At this point the Germans had won ten times the amount of territory that the allies had taken in 1917. But they had suffered almost a million casualties in the process, and those soldiers who remained had outrun their supplies and were as much interested in finding food as in fighting further. Now the Americans had entered the war, and British production of armaments increasing enormously. A series of counterattacks by the Americans, French, and British (who had received large reinforcemnts) brought about the end of the war.
It took a considerable time to bring the troops home after the Armistice. Lloyd George had promised them a country fit for heroes, but the reality was different. Britain had changed enormously. When men were demoblised they received four weeks' leave, a railway ticket, and a ration book. Then they were on their own. Jobs were scarce and the former soldiers were often up against younger men fresh from school. Ex-officers might be grateful for menial jobs, if they could find them.
For Paxman, the real conclusion we should draw is not the pointlessness of the war but the failure of the politicians.
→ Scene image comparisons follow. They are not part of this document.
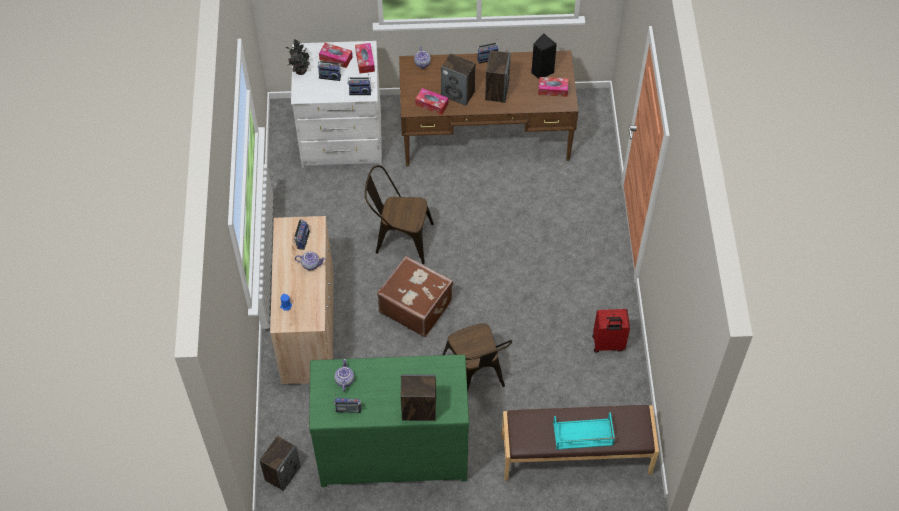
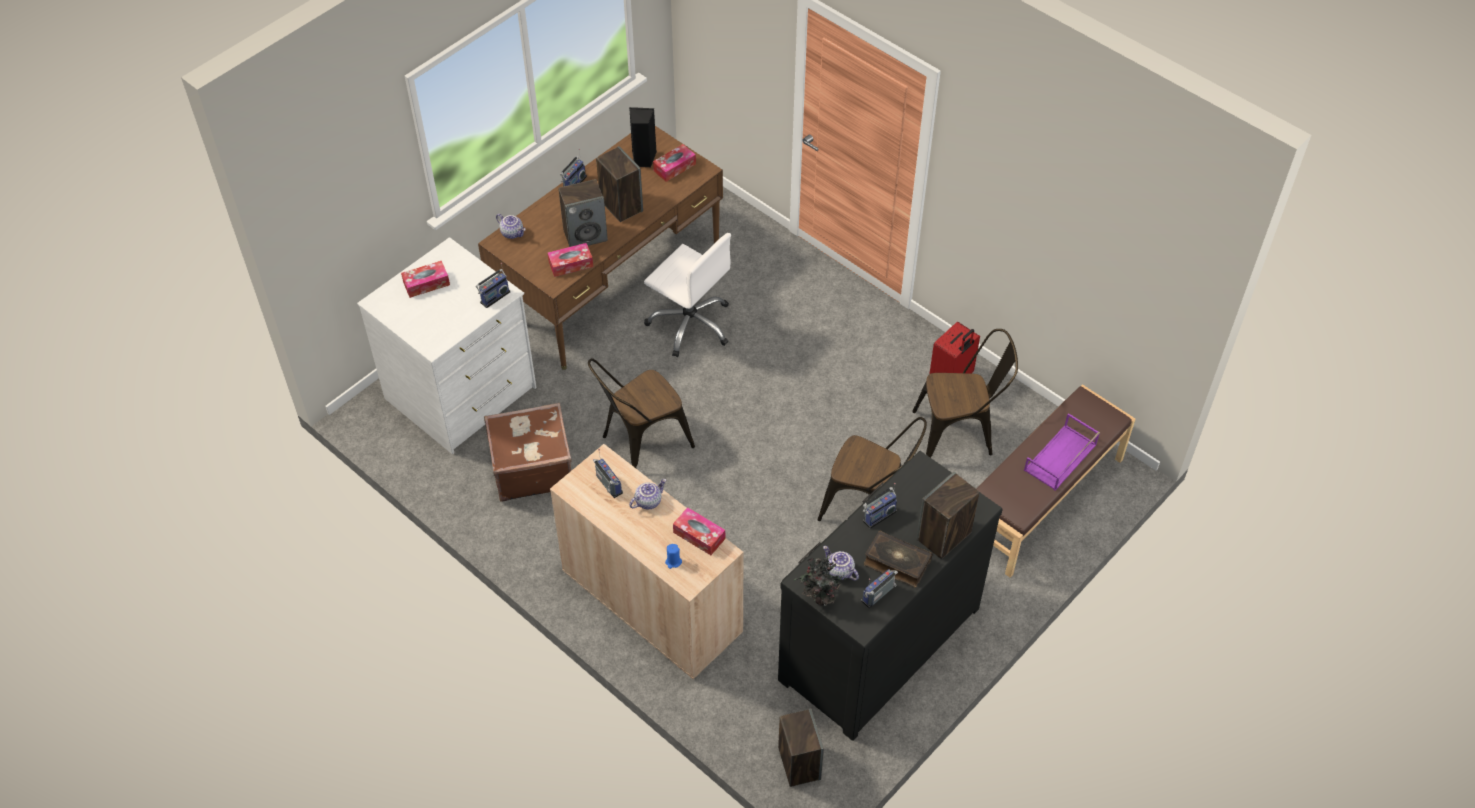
camera: 45 degrees left, 5 degrees down
(299, 71) = (401, 323): potted plant -> potted plant (820, 599)
(330, 76) = (442, 304): radio -> radio (878, 515)
(365, 61) = (462, 264): tissue box -> tissue box (699, 535)
(377, 402) = (896, 563): none -> book
(392, 448) = (876, 642): green dresser -> black dresser
(416, 306) = (735, 491): brown suitcase -> brown suitcase (531, 467)
(501, 193) = (690, 324): none -> white office chair
(575, 378) = (959, 434): none -> brown chair
(582, 434) = (1060, 458): turquoise tray -> purple tray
It is precisely because [the war] changed so much that we understand it so little. Before it began, the country had enjoyed half a century of being told that theirs was the greatest nation on earth. We have since had generation after generation of international decline. The men and women of the time were accustomed to going to church and being told how to behave, while we have had fifty years of being told we can make up our own minds about almost anything. … Even the idea of 'sacrifice' which would have been entirely acceptable at the time, has been lost to us, discarded along with religious belief and replaced with the cost-benefit analysis which demands the inseparable adjective 'pointless'.A monumental amount has been and will be written about the war in this, the centenary year of its outbreak. No one book can encompass everything that needs to be said about it, but this is likely to prove one of the best.